Jim Butcher is the founder of Entegra Partners LLC.
He created Entegra Partners around two principles: first, uncertainties need not lead to paralysis but rather new strategic insights that help you navigate and excel in today’s times, and second, re-thinking our relationship to our global environment, with climate change being the most evident indicator, is integral to tomorrow’s successful business and organizational models. He is a widely experienced scenario and strategic planner, having started with the Global Business Network (GBN), the world’s leader in scenario planning, in its infancy in 1991 and has led over 120 scenario planning projects to date with Fortune 500 companies, governments and NGOs. He has led global projects with companies such as Intel, Cemex, Shell, Morgan Stanley, DuPont and BP, among many others (see our client list), which helped them to re-perceive the future and derive strategic implications to better navigate in the future.

A key element of Jim’s work is the environmental arena. From early days growing up on a ranch in Montana, to civil engineering in college and creating an energy retrofit business for commercial and residential real estate, he has been passionate about how to encompass environmental issues into today’s organizations. After graduate school, he led the Ford Foundation’s global environmental programs (10 field offices), where he developed NGO strategies to encompass better natural resource management into improving rural livelihoods, including helping to create early water trading markets in the U.S. In 1988, he joined the Boston Consulting Group (BCG), just as the UN Brundtland Report, Our Common Future, was published highlighting global environmental crises and he created BCG’s first environmental strategy practice group to emphasize that environmental issues were not just a risk but an opportunity for companies. After joining GBN in 1991, he created a separate focus area around environmental concerns, where he helped Pacific Gas & Electric (PG&E – where the new concept “negawatt” was created by Amory Lovins to suggest the value of saving energy versus building more megawatt power plants), DuPont, Nissan, Cemex and other major multinationals become aware of new environmental risks and to create new, innovative strategies. In 1996, he led an effort to create the first sustainable U.S. National Energy Plan under the Clinton Administration White House.
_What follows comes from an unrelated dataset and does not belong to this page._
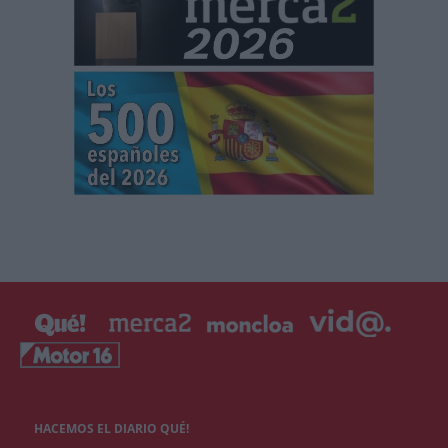
HACEMOS EL DIARIO QUÉ!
And, in 2005, he led and created Morgan Stanley’s first global Office of the Environment, which encompassed not only traditional internal, external and government relations roles but also created new business opportunities across the firm.

As CEO of Entegra Partners, he has worked with various organizations on innovative strategies. He has worked with BP to think about climate legislation directions and with Cemex to re-think new global realities and more sustainable approaches. Most recently Jim has been working with sustainable investment firms (private equity and venture capital) on both capital raising and new investment opportunities.